- Education: Dartmouth College
- Known for: Quantitative ecology, fire ecology, conservation biology
- Awards: Fulbright scholar grant
- Website: www.wildnatureinstitute.org

= Derek Lee (biologist) =

American quantitative ecologist

Derek Lee (also known as Derek E. Lee or Derek Edward Lee) is an American ecologist and wildlife biologist specializing in population biology, conservation biology, and quantitative ecology. Lee is the principal scientist and CEO of the Wild Nature Institute, with ongoing long-term research regarding conservation demography and genetics of Masai giraffes in the Tarangire and Serengeti ecosystems of Tanzania.

== Career ==
Lee received his bachelor's degree in cultural anthropology (anthropology) from University of California at Santa Barbara in 1994, master's degree in natural resource and wildlife management from Humboldt State University in 2001, and his Ph.D. of ecology and evolutionary biology in 2015 from Dartmouth College.

His master's work was focused on migratory behavior of black brant geese in Humboldt Bay, using capture-recapture statistics to estimate stopover duration and space use. Lee's Ph.D. thesis-work studied the spatial demography of giraffes in the Tarangire ecosystem of Tanzania. His discovery of a white leucistic giraffe was widely reported in popular media.

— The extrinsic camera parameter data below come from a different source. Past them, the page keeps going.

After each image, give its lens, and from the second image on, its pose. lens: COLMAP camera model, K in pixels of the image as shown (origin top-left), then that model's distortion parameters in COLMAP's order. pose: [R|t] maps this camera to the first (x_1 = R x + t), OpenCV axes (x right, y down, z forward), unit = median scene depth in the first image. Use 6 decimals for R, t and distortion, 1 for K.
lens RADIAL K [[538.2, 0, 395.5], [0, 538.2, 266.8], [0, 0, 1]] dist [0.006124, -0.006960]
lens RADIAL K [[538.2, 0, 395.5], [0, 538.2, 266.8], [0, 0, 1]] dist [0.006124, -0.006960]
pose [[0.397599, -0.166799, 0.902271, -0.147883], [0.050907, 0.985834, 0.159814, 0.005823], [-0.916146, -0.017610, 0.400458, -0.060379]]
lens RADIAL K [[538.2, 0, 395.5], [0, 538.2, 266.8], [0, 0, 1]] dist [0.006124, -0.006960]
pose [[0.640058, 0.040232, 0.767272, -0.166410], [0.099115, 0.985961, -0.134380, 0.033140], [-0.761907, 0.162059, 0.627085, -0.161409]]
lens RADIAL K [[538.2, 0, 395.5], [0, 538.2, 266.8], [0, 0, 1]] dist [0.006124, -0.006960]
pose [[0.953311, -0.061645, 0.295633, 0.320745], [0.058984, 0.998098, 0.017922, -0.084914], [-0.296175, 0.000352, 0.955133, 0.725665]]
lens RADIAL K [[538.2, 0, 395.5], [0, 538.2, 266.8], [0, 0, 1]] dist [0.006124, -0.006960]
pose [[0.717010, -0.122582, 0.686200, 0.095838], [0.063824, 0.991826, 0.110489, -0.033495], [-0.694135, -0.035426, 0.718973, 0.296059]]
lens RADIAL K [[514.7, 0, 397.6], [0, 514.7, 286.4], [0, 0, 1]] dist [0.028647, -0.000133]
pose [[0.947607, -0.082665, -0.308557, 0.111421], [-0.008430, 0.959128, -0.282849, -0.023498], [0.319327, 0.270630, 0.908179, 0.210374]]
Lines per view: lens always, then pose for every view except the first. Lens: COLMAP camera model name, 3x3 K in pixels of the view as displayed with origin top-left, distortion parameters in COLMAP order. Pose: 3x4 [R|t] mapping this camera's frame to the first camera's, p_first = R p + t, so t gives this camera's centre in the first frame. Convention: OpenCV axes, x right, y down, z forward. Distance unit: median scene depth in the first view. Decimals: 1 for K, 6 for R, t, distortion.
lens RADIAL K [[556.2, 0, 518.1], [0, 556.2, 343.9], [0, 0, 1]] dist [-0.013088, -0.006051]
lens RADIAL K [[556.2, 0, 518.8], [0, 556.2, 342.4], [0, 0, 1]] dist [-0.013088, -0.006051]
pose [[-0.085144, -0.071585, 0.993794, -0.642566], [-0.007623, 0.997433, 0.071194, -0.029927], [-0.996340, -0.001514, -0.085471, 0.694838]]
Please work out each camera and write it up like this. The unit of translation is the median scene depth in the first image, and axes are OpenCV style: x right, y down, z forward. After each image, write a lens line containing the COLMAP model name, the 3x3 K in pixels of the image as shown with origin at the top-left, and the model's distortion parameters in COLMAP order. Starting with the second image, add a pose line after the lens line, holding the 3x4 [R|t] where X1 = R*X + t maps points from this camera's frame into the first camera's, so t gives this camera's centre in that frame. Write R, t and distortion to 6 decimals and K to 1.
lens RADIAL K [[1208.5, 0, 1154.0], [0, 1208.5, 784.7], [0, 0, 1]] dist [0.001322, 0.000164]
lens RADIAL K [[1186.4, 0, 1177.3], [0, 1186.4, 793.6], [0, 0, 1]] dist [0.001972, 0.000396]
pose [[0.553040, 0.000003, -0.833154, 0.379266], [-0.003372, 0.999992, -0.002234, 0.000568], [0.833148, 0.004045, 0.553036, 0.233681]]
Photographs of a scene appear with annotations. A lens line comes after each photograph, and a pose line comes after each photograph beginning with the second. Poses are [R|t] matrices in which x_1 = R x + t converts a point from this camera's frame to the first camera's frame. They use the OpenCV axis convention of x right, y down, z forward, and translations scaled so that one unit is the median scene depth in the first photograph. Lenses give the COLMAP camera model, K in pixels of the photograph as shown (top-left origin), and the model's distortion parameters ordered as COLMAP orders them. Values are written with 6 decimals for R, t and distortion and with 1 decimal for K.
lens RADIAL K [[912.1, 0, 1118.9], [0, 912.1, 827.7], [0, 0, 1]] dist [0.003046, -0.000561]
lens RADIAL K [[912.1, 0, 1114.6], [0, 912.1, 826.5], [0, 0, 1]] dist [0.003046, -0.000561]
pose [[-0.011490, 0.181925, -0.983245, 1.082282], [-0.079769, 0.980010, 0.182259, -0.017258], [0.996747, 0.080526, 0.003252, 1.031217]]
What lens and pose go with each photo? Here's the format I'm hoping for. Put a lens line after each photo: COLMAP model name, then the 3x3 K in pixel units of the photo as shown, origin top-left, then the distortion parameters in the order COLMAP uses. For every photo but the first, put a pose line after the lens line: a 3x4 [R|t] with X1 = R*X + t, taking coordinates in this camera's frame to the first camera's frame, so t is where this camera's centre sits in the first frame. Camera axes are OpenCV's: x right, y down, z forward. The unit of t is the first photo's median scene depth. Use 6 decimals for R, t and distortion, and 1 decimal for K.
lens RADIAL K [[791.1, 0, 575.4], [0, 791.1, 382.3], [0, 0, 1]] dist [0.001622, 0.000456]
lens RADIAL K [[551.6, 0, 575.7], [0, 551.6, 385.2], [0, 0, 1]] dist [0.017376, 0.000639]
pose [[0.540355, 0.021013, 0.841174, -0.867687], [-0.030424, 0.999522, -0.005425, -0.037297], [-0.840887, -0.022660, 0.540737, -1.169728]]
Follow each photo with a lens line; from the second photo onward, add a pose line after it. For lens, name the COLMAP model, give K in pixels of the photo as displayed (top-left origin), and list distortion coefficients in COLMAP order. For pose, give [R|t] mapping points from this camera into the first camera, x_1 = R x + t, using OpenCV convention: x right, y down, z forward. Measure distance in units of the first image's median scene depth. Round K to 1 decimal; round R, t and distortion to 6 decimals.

Lee worked at Point Blue Conservation Science from 2002 to 2010 on Southeast Farallon Island, studying how ocean climate change affects the population dynamics of marine predators such as elephant seals, Cassin's auklets, and common murres. In 2010, he founded Wild Nature Institute, a research organization which he currently operates as CEO as well as principal scientist. From 2018 to 2024 he also worked at Pennsylvania State University as an associate research professor.

== Publications ==
Lee has authored or co-authored over 50 scientific peer-reviewed papers since 2002 in the field of ecology, with focus on the demography and population biology of wild vertebrates. His academic work on climate influences on marine bird demography, spotted owls and forest fire, and computer vision applications to wildlife biology being cited in many other publications. Lee's research on the management of ungulate populations in Tanzania was the recipient of a Fulbright fellow grant in 2012 and 2013.